# 1. 준비

In [4]:
import torch
from torch import nn
import torch.nn.functional as F
import torch.optim as optim
from torch.utils.data import Dataset, DataLoader
import gluonnlp as nlp
import numpy as np
from tqdm import tqdm, tqdm_notebook
from kobert.utils import get_tokenizer
from kobert.pytorch_kobert import get_pytorch_kobert_model

bertmodel, vocab = get_pytorch_kobert_model()

using cached model. /content/drive/MyDrive/종합설계/.cache/kobert_v1.zip
using cached model. /content/drive/MyDrive/종합설계/.cache/kobert_news_wiki_ko_cased-1087f8699e.spiece


# 2. 데이터 준비

In [5]:
import pandas as pd
data = pd.read_csv("training_dataset_ver3.csv")

data_list = list()
for sen, lab in zip(data["0"], data["1"]):
  data_list.append([sen,lab])

In [6]:
from sklearn.model_selection import train_test_split

train_set, test_set = train_test_split(data_list, test_size=0.1, random_state=0) # train : test = 9:1
train_set[0]

['그 동안 보빨러들이 얼마나 잘 해줬겠어ㅋㅋㅋ', 2]

In [7]:
abuse = pd.read_csv("폭언사전.csv")
sexual = pd.read_csv("성희롱사전.csv")

In [8]:
abuse_list = list()
sexual_list = list()

for rows in abuse["0"]:
  abuse_list.append(rows)

for rows in sexual["0"]:
  sexual_list.append(rows)

In [9]:
abuse_list[:3], sexual_list[:3]

(['가난', '가난뱅이', '가두'], ['19금', '69', '69자세'])

# 3. 코버트 다중 분류기 로드

In [10]:
device = torch.device("cuda:0")

class BERTDataset(Dataset):
  def __init__(self, dataset, sent_idx, label_idx, bert_tokenizer, max_len, pad, pair):

    # sentence , label data를 BERT의 입력값에 맞게 변환하는 transformer를 생성
    transform = nlp.data.BERTSentenceTransform(bert_tokenizer, max_len, pad=pad, pair=pair)

    ## 생성한 transformer로 sentence를 변환하여 저장
    self.sentences = [transform([data[sent_idx]]) for data in dataset]
    self.labels = [np.int32(data[label_idx]) for data in dataset]
  
  def __getitem__ (self, i):
    return (self.sentences[i] + (self.labels[i], )) # 각 index에 맞는 item 반환 진행 --> 왜 이런 형태인지는 잘 모르겠음
  
  def __len__(self):
    return (len(self.labels))

# Parameter setting 진행
max_len = 64
batch_size = 64
warmup_ratio = 0.1
num_epochs = 5
max_grad_norm = 1
log_interval = 200
learning_rate =  5e-5

# Kobert 모듈에서 제공하는 get_tokenizer와 vocab를 활용해 tokneizer를 구성한다
tokenizer = get_tokenizer() 
tok = nlp.data.BERTSPTokenizer(tokenizer, vocab, lower=False)
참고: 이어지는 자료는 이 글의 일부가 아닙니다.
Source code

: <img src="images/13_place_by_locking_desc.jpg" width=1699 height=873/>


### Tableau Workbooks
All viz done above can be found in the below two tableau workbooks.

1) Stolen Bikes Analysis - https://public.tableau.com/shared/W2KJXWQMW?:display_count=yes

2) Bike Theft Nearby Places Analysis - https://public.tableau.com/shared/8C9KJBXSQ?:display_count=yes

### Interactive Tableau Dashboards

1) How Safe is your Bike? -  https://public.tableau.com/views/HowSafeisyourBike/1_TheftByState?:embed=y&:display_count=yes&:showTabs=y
data_train = BERTDataset(train_set, 0, 1, tok, max_len, True, False)
data_test = BERTDataset(test_set, 0, 1, tok, max_len, True, False)
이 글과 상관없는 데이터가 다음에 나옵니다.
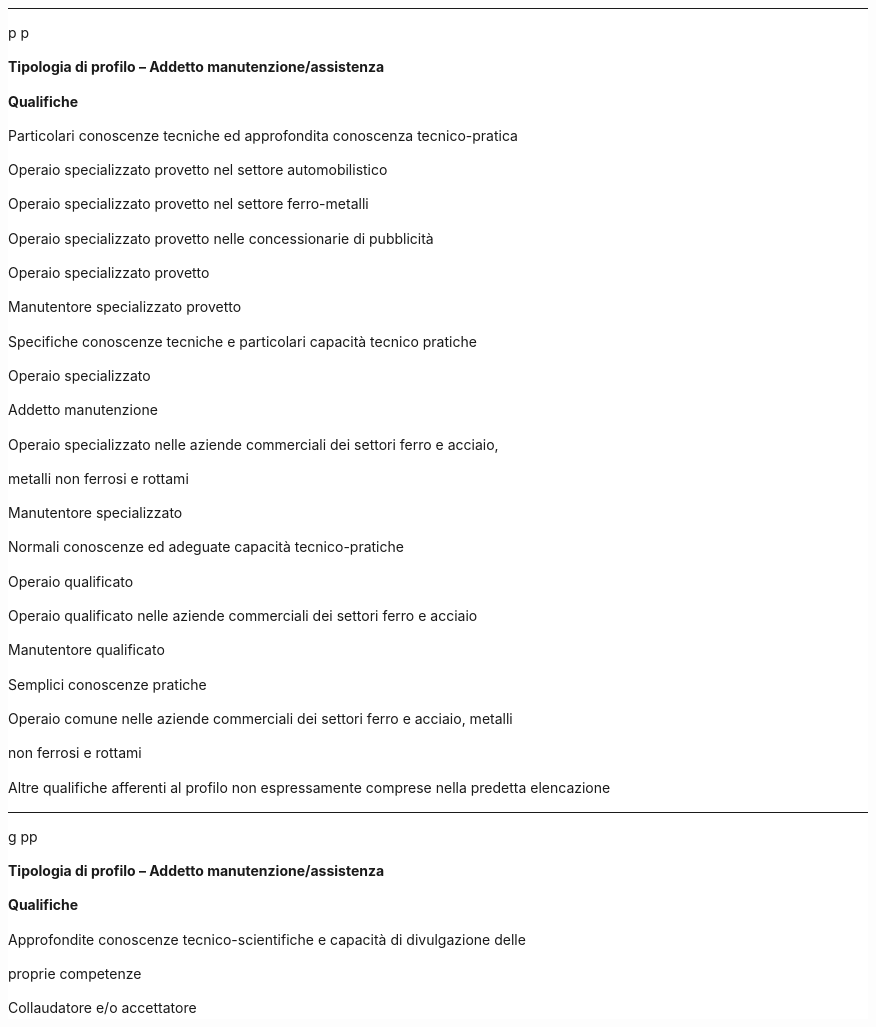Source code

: 
-----

p p

**Tipologia di profilo – Addetto manutenzione/assistenza**

**Qualifiche**

Particolari conoscenze tecniche ed approfondita conoscenza tecnico-pratica

Operaio specializzato provetto nel settore automobilistico

Operaio specializzato provetto nel settore ferro-metalli

Operaio specializzato provetto nelle concessionarie di pubblicità

Operaio specializzato provetto

Manutentore specializzato provetto

Specifiche conoscenze tecniche e particolari capacità tecnico pratiche

Operaio specializzato


Addetto manutenzione


Operaio specializzato nelle aziende commerciali dei settori ferro e acciaio,

metalli non ferrosi e rottami

Manutentore specializzato

Normali conoscenze ed adeguate capacità tecnico-pratiche

Operaio qualificato

Operaio qualificato nelle aziende commerciali dei settori ferro e acciaio

Manutentore qualificato

Semplici conoscenze pratiche

Operaio comune nelle aziende commerciali dei settori ferro e acciaio, metalli

non ferrosi e rottami


Altre qualifiche afferenti al profilo non espressamente comprese nella predetta elencazione


-----

g pp

**Tipologia di profilo – Addetto manutenzione/assistenza**

**Qualifiche**

Approfondite conoscenze tecnico-scientifiche e capacità di divulgazione delle

proprie competenze

Collaudatore e/o accettatore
class BERTClassifier(nn.Module):
  def __init__(self, bert, hidden_size = 768, num_classes=3, dr_rate=None, params=None):
    super(BERTClassifier, self).__init__()
    self.bert = bert
    self.dr_rate = dr_rate

    ## classifier는 선형 회귀 모델로 구성 (input size = 768, output size = 3 (label이 3개로 구성))
    self.classifier = nn.Linear(hidden_size, num_classes)

    ## overfitting 방지를 위한 dropout 비율 설정
    if dr_rate:
      self.dropout = nn.Dropout(p=dr_rate)
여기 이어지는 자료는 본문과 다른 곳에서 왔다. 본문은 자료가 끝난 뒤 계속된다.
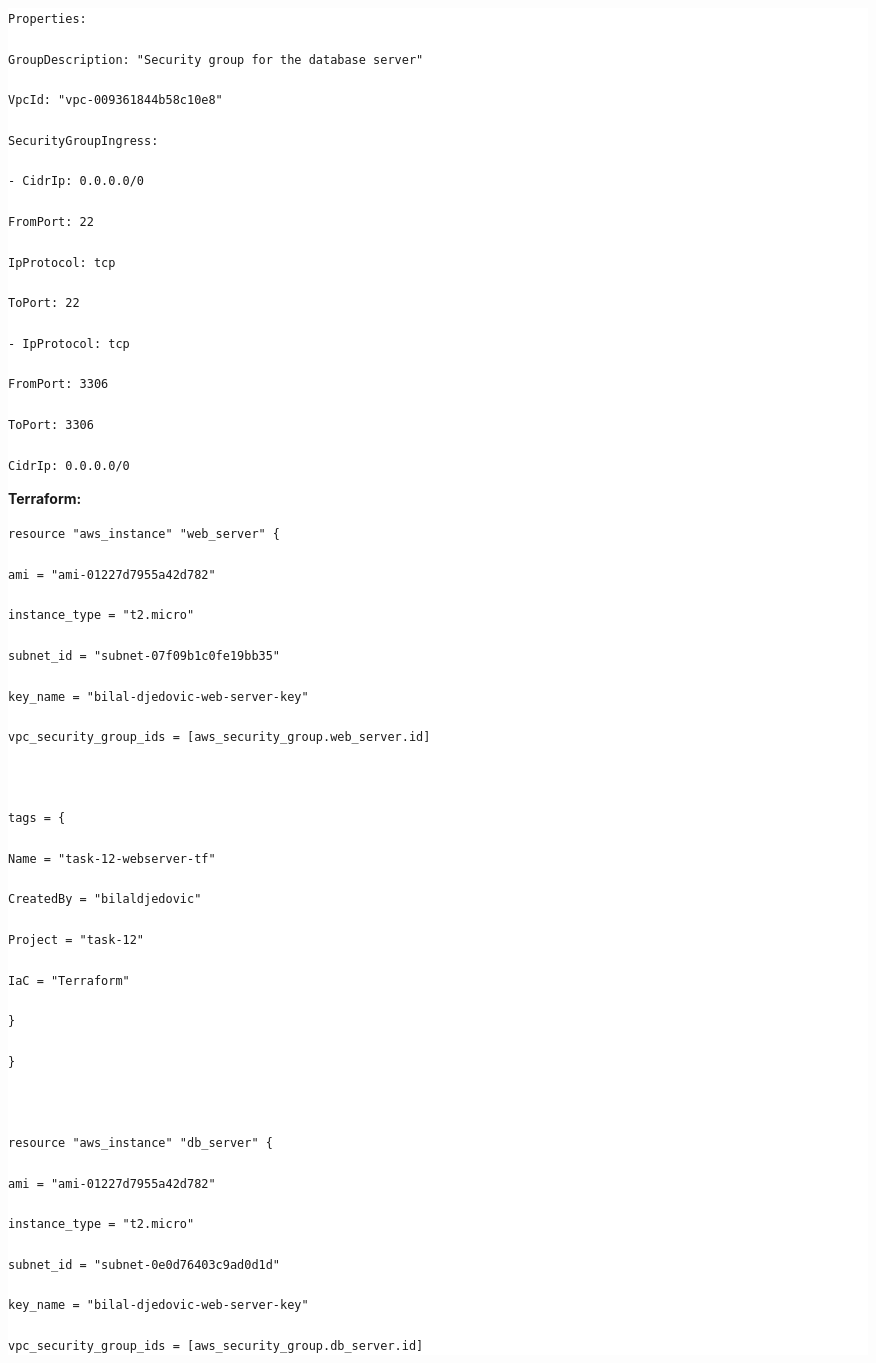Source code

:    Properties:

    GroupDescription: "Security group for the database server"

    VpcId: "vpc-009361844b58c10e8"

    SecurityGroupIngress:

    - CidrIp: 0.0.0.0/0

    FromPort: 22

    IpProtocol: tcp

    ToPort: 22

    - IpProtocol: tcp

    FromPort: 3306

    ToPort: 3306

    CidrIp: 0.0.0.0/0

**Terraform:**

    resource "aws_instance" "web_server" {

    ami = "ami-01227d7955a42d782"

    instance_type = "t2.micro"

    subnet_id = "subnet-07f09b1c0fe19bb35"

    key_name = "bilal-djedovic-web-server-key"

    vpc_security_group_ids = [aws_security_group.web_server.id]



    tags = {

    Name = "task-12-webserver-tf"

    CreatedBy = "bilaldjedovic"

    Project = "task-12"

    IaC = "Terraform"

    }

    }



    resource "aws_instance" "db_server" {

    ami = "ami-01227d7955a42d782"

    instance_type = "t2.micro"

    subnet_id = "subnet-0e0d76403c9ad0d1d"

    key_name = "bilal-djedovic-web-server-key"

    vpc_security_group_ids = [aws_security_group.db_server.id]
  # attention mask sequence를 구성해주는 함수 --> padding이 아닌 영역을 0에서 1로 변경
  def gen_attention_mask(self, token_ids, valid_length):
    attention_mask = torch.zeros_like(token_ids)
    for i,v in enumerate(valid_length):
      attention_mask[i][:v] = 1
    
    return attention_mask.float()
  
  # bert + classifier를 관통하는 forward 연산 진행
  def forward(self, token_ids, valid_length, segment_ids):

    # attention_mask 계산
    attention_mask = self.gen_attention_mask(token_ids, valid_length)

    # bert에 input 투입, 변수명이 pooler인거 보니 출력 embedding에 mean pooling 적용한 값이지 않을까 추측
    _, pooler = self.bert(input_ids = token_ids, token_type_ids = segment_ids.long(), attention_mask = attention_mask.float().to(token_ids.device))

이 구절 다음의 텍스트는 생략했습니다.